> **WORK INSTRUCTION**:
From the line that contains "ring tip: (207, 96)" down to the last line of the listing below, reproduce each line exactly but not the pictures.

> **INPUT RECORDS**:
========

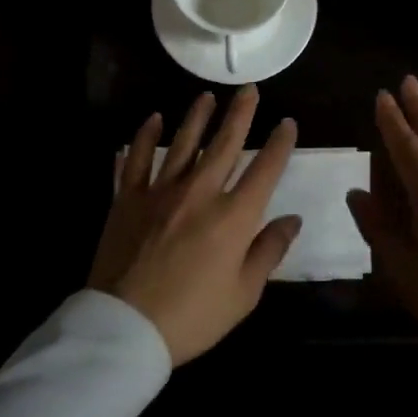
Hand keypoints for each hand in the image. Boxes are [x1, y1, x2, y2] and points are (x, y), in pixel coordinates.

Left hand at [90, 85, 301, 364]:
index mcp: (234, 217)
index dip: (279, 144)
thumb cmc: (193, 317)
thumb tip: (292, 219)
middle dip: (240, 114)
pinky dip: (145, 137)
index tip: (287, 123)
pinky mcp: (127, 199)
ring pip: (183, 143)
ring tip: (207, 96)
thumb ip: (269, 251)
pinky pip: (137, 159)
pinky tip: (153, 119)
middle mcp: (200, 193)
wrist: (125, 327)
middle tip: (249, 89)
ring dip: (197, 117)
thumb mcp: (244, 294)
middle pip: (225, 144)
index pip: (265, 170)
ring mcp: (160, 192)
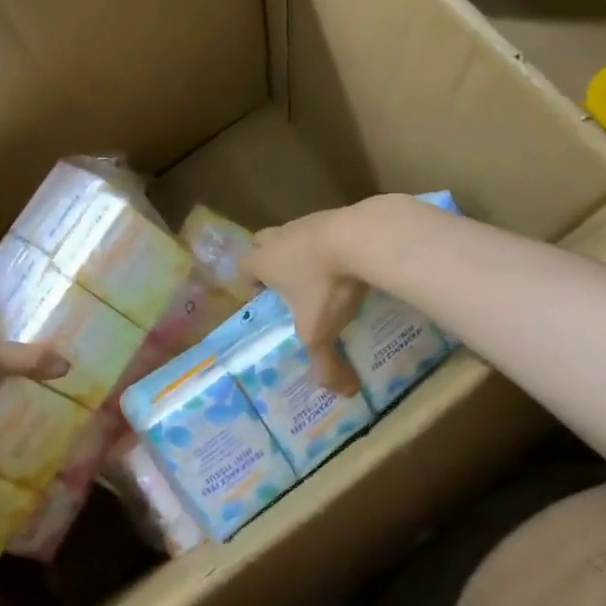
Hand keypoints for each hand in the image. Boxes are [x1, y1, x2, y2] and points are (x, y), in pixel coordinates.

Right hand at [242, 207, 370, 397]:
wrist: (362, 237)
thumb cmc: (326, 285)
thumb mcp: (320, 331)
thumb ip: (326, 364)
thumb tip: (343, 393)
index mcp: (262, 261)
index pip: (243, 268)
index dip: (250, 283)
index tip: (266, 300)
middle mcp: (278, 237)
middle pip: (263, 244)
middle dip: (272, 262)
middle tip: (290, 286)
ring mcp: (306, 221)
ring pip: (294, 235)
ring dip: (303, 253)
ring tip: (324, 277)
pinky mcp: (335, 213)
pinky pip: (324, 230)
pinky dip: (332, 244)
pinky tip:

========

> **TASK RESPONSE**:
ring tip: (207, 96)
thumb ip: (269, 251)
pinky pip: (137, 159)
pinky tip: (153, 119)
middle mcp: (200, 193)
wrist: (125, 327)
middle tip: (249, 89)
ring dip: (197, 117)
thumb mcp: (244, 294)
middle pip: (225, 144)
index pip: (265, 170)
ring mcp: (160, 192)
Hand keypoints for each hand in the image. Boxes are [x1, y1, x2, y2] and points are (x, y), in pixel coordinates.

Right hand at [242, 207, 370, 397]:
wrist: (362, 237)
thumb cmc: (326, 285)
thumb mcp: (320, 331)
thumb ip: (326, 364)
thumb tip: (343, 393)
index mcp: (262, 261)
index pip: (243, 268)
index dip: (250, 283)
index tip: (266, 300)
middle mcp: (278, 237)
middle pip: (263, 244)
middle dip: (272, 262)
middle tip: (290, 286)
ring mcp: (306, 221)
ring pip: (294, 235)
ring dip: (303, 253)
ring tip: (324, 277)
pinky mcp: (335, 213)
pinky pip: (324, 230)
pinky dip: (332, 244)
pinky tip:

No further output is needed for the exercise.